[Stored items]
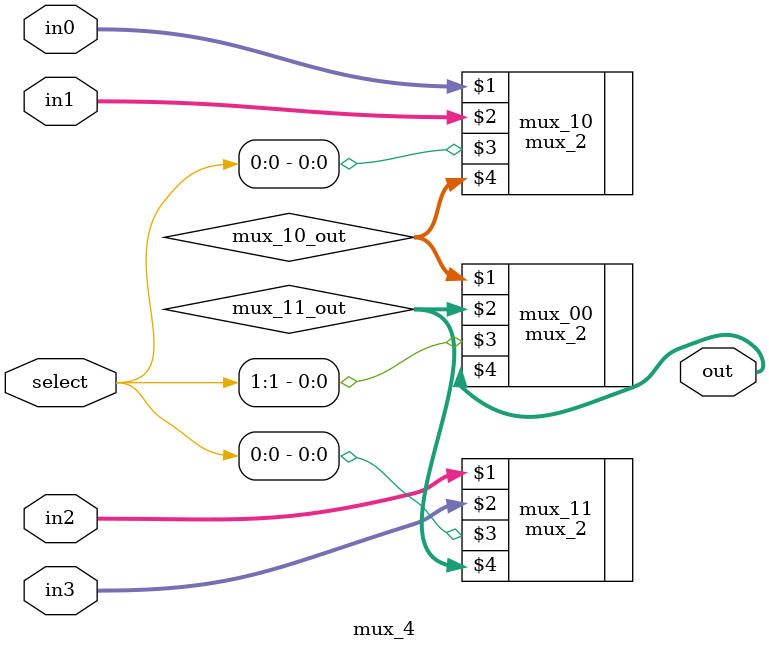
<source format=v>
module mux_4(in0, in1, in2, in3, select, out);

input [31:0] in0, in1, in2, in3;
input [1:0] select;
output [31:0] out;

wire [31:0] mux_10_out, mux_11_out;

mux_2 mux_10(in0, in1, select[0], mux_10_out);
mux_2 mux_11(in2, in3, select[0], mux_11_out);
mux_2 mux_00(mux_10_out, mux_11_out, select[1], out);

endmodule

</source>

--

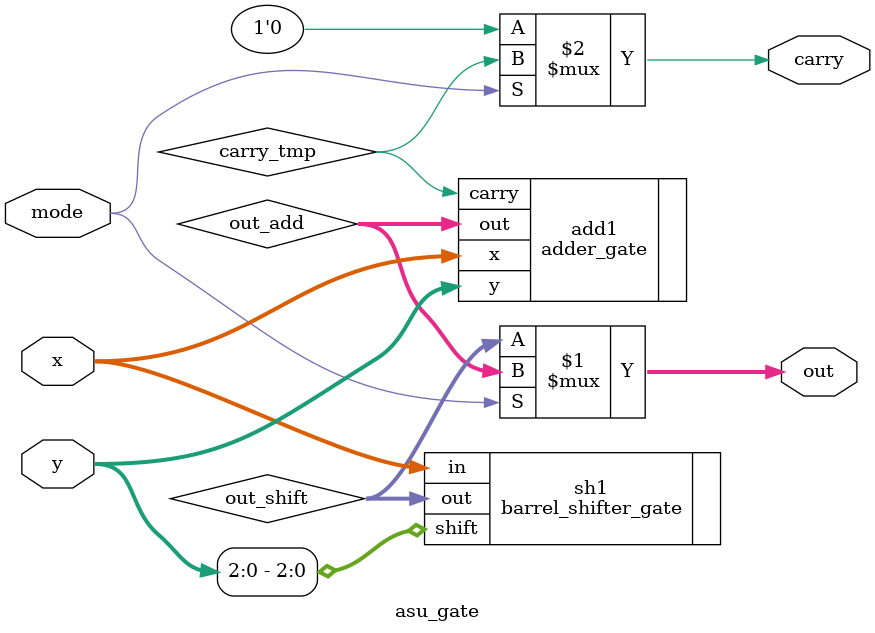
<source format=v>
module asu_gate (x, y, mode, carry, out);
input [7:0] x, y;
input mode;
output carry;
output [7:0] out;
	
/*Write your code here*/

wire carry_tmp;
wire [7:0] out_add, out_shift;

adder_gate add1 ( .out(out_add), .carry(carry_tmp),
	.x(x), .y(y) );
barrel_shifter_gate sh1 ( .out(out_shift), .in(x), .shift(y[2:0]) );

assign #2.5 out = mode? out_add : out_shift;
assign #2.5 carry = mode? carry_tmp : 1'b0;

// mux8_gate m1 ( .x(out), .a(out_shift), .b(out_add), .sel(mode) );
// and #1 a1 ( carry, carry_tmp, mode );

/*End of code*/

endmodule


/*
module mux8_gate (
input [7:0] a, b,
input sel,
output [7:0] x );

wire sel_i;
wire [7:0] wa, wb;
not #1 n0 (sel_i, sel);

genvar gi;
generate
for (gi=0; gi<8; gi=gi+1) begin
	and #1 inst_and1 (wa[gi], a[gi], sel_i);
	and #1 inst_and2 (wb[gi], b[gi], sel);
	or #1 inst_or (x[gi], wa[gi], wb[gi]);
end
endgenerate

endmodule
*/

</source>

## [To-do item]
Using the entries above, return each line that includes the word "wire".

## [Response area]
wire [31:0] mux_10_out, mux_11_out;
wire carry_tmp;
wire [7:0] out_add, out_shift;
wire sel_i;
wire [7:0] wa, wb;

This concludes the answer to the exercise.